List Assignment in Scalar Context

Question

A list assignment in scalar context returns the number of elements on the right hand side:

scalar(my ($hello, $there, $world) = (7,8)); #evaluates to 2

Why does it evaluate the right hand side and produce 2, instead of the newly defined list being evaluated and returning 3?

To me, it seems like $hello gets 7, $there gets 8, and $world gets undef, then that list is evaluated in scalar context, which would result in 3, as that is the number of elements in the list ($hello $there $world). It seems weird to me that context affects which part of the evaluated expression is returned:

my $greeting = (($hello, $there, $world) = (7,8)); #2

my @greeting = (($hello, $there, $world) = (7,8));
my $greeting_length = @greeting; #3

Answer 1

It's documented to count the elements on the right in perlop (the last sentence in the Assignment Operators section):

Similarly, a list assignment in list context produces the list of lvalues assigned to, and a list assignment in scalar context returns the number of elements produced by the expression on the right hand side of the assignment.

The reason it works like that is so that you can write things like this:

while (my ($key, $value) = each %hash) { ... }

If it counted the number of elements on the left hand side of the assignment, that would be an infinite loop.

If you think about it, the number of elements on the left hand side is either the same as on the right hand side or it's a constant (when you're assigning to a list of scalars). In the first case, it makes no difference which side you count, and in the second case, counting the right hand side is more useful.

On the other hand, in list context the assignment operator returns the left hand list, because that's more useful.
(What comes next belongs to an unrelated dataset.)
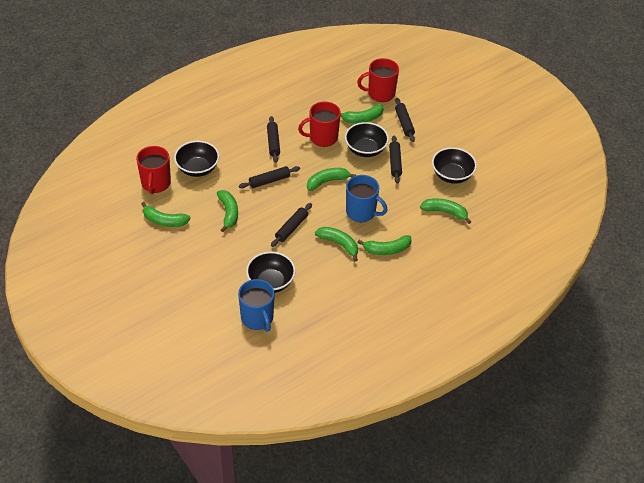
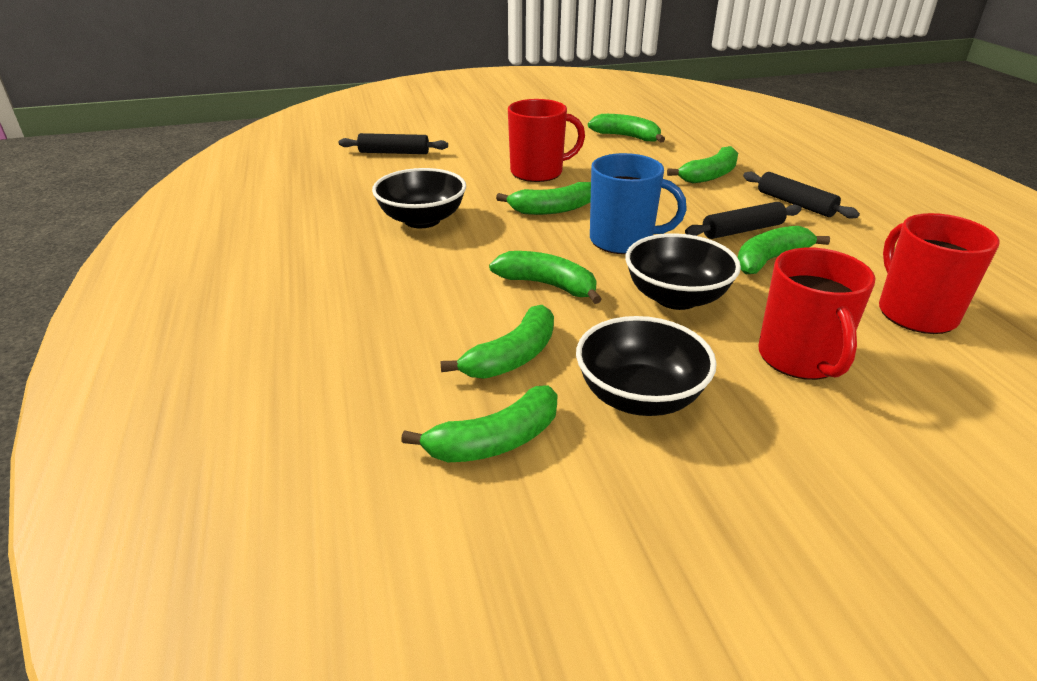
black bowl: 4 -> 3
black rolling pin: 5 -> 3
blue mug: 2 -> 1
If you use it in a context that modifies the list elements, you want to modify the variables that were just assigned to.

Re: your comment In your example, (7,8) is a two-element list, which is why the assignment operator returns 2. When you assign a shorter list to a longer list of scalars, the right hand side is not "padded out" with undef before the assignment happens. Instead, any variables that did not have a value associated with them from the right hand list are reset to their default value. For a scalar variable, that's undef. For arrays, that's an empty array. For hashes, that's an empty hash.

Answer 2

It seems weird to me that context effects which side is evaluated:

It doesn't. Both sides (operands) of the list assignment operator evaluated, and whether the list assignment is evaluated in scalar context or list context does not affect the evaluation of the operands whatsoever.

Whether a list assignment is evaluated in scalar context or list context only affects the value it returns.

I have previously created Scalar vs List Assignment Operator, which attempts to make clear the differences between the two assignment operators and how they behave in scalar and list context.